Chief content officer highlights 26% boost in All 4 views as proof of sustainability

Ian Katz - Annual Report 2020

Channel 4’s progress on its digital-first Future 4 strategy is one of the most compelling arguments against its privatisation, according to Ian Katz.

The broadcaster achieved 1.25bn All 4 views in 2020, an uplift of 26% compared to the previous year and is up year-on-year by an additional 40% in the first six months of 2021.

Last year, the broadcaster set out a target of doubling its volume of on-demand viewing and growing digital revenue to account for 30% of income within five years and Katz said the broadcaster is “well ahead” in terms of making progress.

The chief content officer said: “The progress made towards achieving this goal is the single best measure of our long-term sustainability. And we are acing it. We’ve grown digital audiences at a rate never seen before.”

Culture minister John Whittingdale has said that the justification for considering a sale of the business is to safeguard its future in the long-term against a backdrop of declining linear audiences.

The broadcaster’s portfolio of channels ended 2020 with a share of 10.1%, up 2% year-on-year, its biggest growth since 2011.

Katz warned that the impact on the indie sector is the “real risk” from a sale and called on producers to make their views on privatisation heard.

He hopes that the government will not “dismiss those who warn that privatisation could seriously damage one of the most successful sectors in the British economy.”

C4’s audience gains and its commitment to return its budget to pre-2019 levels by 2022 sends a “strong message that whatever is going on in the wider debate about privatisation, its very much business as usual.”

“The channel is in good health after coming through the biggest challenge any commercial broadcaster has ever faced,” he added.

(Satellite image grounding data)
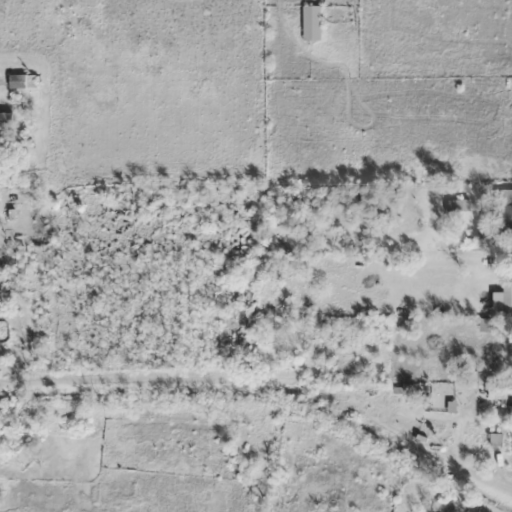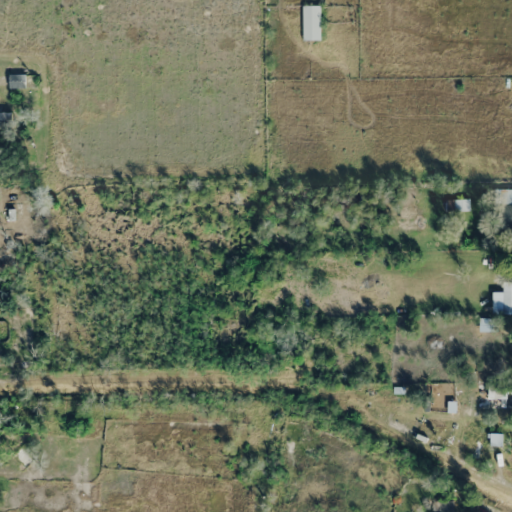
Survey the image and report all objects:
building: (311, 23)
building: (16, 81)
building: (5, 117)
building: (461, 204)
building: (505, 211)
building: (507, 303)
building: (499, 391)
building: (494, 439)
building: (24, 454)
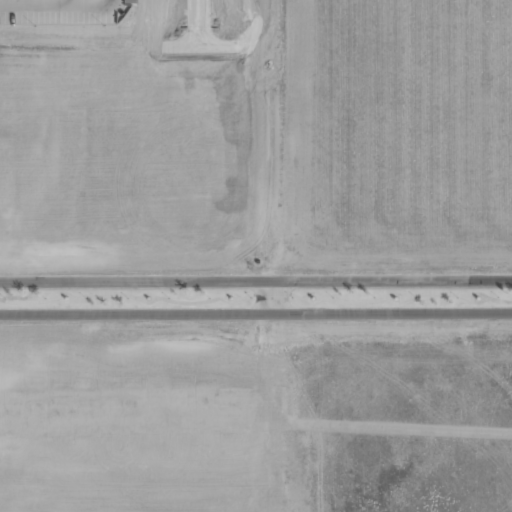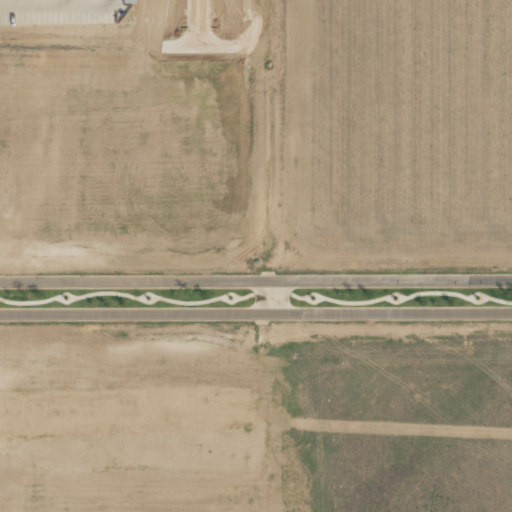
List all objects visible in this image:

### What to work on
**A)** Reproduce the section of the Channel 4 article that begins with the words containing "Chief content officer highlights" and ends with "of making progress.".
**B)** According to the Channel 4 article, how many All 4 views did the broadcaster achieve in 2020?
**C)** Resume the Channel 4 article from the point at which it stops.

### Answers in order
**A)**
Chief content officer highlights 26% boost in All 4 views as proof of sustainability

Ian Katz - Annual Report 2020

Channel 4’s progress on its digital-first Future 4 strategy is one of the most compelling arguments against its privatisation, according to Ian Katz.

The broadcaster achieved 1.25bn All 4 views in 2020, an uplift of 26% compared to the previous year and is up year-on-year by an additional 40% in the first six months of 2021.

Last year, the broadcaster set out a target of doubling its volume of on-demand viewing and growing digital revenue to account for 30% of income within five years and Katz said the broadcaster is “well ahead” in terms of making progress.

**B)** 1.25bn

**C)**
Future 4 update

Katz said C4 has “significantly tilted its commissioning approach” to think digital-first since launching Future 4.

“Every commissioning decision starts with a discussion about how a show might perform on All 4 and every recommission conversation looks at its performance on All 4,” he said.

Across every genre, C4 is assessing which shows are over indexing on-demand and doubling down on those.

Katz revealed that factual singles have been performing particularly well, referencing Caroline Flack: Her Life and her Death as one of All 4’s biggest shows.

“That has informed our choices, we have responded by pumping out a search for high impact singles,” Katz said.

In response to calls from producers for more information about what helps shows perform better on-demand, C4 is to provide suppliers with a host data about how they have fared via All 4 including relevant benchmarking information.

“I’m hoping this will be a real kickstarter for producers to understand how to optimise shows for All 4,” Katz added.

As lockdown lifts, C4 will move away from Katz’s pandemic-inspired “joy in a joyless age” with its commissioners looking ahead to the next 12-18 months. “We have to get our heads into the space where we are thinking about what people want as they come out of the tunnel,” he said.

One impact of the pandemic that he is keen to examine is the exodus from cities to the countryside.